» Bagian dokumen:
———
Apalagi keterangan Ahli tersebut tidak memberikan keterangan terkait perbuatan yang dimaksud. penyidik masih berusaha menghalangi berjalannya proses hukum.

Jika surat surat dan barang bukti milik pelapor yang dijadikan alat bukti dipengadilan nantinya palsu, tentunya hal itu masalah lain.

Sekarang yang dilaporkan 15 perkara yang terjadi di Bypass Teknik, salah satunya adalah yang sedang diproses penyidik Polresta Padang. Polisi katanya sudah presisi, tapi kok cara kerjanya seperti ini, kata ketua LSM KOAD.

Negara telah menyediakan pengadilan untuk membuktikan suatu dugaan kejahatan yang telah terjadi, untuk itu diperlukan:

  1. Polisi sebagai penyelidik/penyidik
  2. Jaksa sebagai penuntut umum,
  3. Pengacara/advokat sebagai penasehat hukum.
  4. Pengadilan yang diisi oleh hakim yang berintegritas.
———
» Bahan yang disediakan:
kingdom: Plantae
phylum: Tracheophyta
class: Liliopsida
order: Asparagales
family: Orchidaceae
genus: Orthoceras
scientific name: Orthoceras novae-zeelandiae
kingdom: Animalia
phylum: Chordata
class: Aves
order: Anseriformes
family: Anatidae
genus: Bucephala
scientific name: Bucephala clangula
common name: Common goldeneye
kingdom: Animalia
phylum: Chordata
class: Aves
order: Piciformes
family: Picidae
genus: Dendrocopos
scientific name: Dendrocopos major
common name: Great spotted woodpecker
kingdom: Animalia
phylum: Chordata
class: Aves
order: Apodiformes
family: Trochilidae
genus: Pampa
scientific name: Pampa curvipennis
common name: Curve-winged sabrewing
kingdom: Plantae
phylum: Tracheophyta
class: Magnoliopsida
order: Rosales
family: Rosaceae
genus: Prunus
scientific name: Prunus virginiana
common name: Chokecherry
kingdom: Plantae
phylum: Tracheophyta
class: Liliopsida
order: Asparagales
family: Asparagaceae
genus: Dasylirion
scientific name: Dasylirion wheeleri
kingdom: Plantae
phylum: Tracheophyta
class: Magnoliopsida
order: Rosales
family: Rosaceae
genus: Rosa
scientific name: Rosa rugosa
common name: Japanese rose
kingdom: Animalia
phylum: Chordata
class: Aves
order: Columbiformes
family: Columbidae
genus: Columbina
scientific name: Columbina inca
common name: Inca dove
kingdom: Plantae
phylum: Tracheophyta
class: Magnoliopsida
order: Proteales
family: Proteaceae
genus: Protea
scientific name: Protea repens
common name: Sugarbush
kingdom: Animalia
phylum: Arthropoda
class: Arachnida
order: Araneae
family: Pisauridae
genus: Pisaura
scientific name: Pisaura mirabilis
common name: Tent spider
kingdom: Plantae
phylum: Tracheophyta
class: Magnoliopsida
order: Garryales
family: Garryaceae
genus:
———
» Kerjakan soal berikut:
1. Jawab pertanyaan berikut berdasarkan kutipan berita:
(a) Berapa perkara yang dilaporkan terjadi di Bypass Teknik?
(b) Siapa yang disebut berperan sebagai penuntut umum?
(c) Siapa yang mengatakan "Polisi katanya sudah presisi, tapi kok cara kerjanya seperti ini"?
2. Teruskan kutipan berita tentang laporan perkara di Bypass Teknik mulai dari bagian terakhir yang ditampilkan.
Baris-baris tersebut adalah bahan tersendiri yang terpisah dari kutipan berita.

» Pembahasan soal:
1.
(a) 15 perkara.
(b) Jaksa.
(c) Ketua LSM KOAD.

2.
Yang tersebut diatas adalah kekuasaan Yudikatif di negara Indonesia, jadi Polri tidak bekerja sendiri, dan tidak boleh bekerja sendiri, sehingga penyidik Polri seakan akan pelaku tunggal dalam pelaksanaan hukum itu sendiri, Polri seakan akan berhak memutuskan bahwa perkara Bypass teknik adalah perdata, walaupun berdasarkan pendapat seorang PROFESOR DR ISMASYAH SH MH sekalipun. dalam mermberikan pendapatnya, PROFESOR DR ISMASYAH SH MH harus menyadari bahwa polri tidak boleh meutuskan perkara ini perdata atau pidana, Hakim yang seharusnya memutus perkara ini, kata ketua LSM KOAD.

Dalam hal ini pelapor telah menyerahkan barang bukti berupa berbagai surat, foto dan lain lain terkait setidaknya 15 tindak pidana yang terjadi di Bypass Teknik, seperti yang diterangkan dalam kronologis perkara. jsutru dalam proses Kapolsek Kuranji seperti sengaja menghilangan Barang bukti. yang kami serahkan.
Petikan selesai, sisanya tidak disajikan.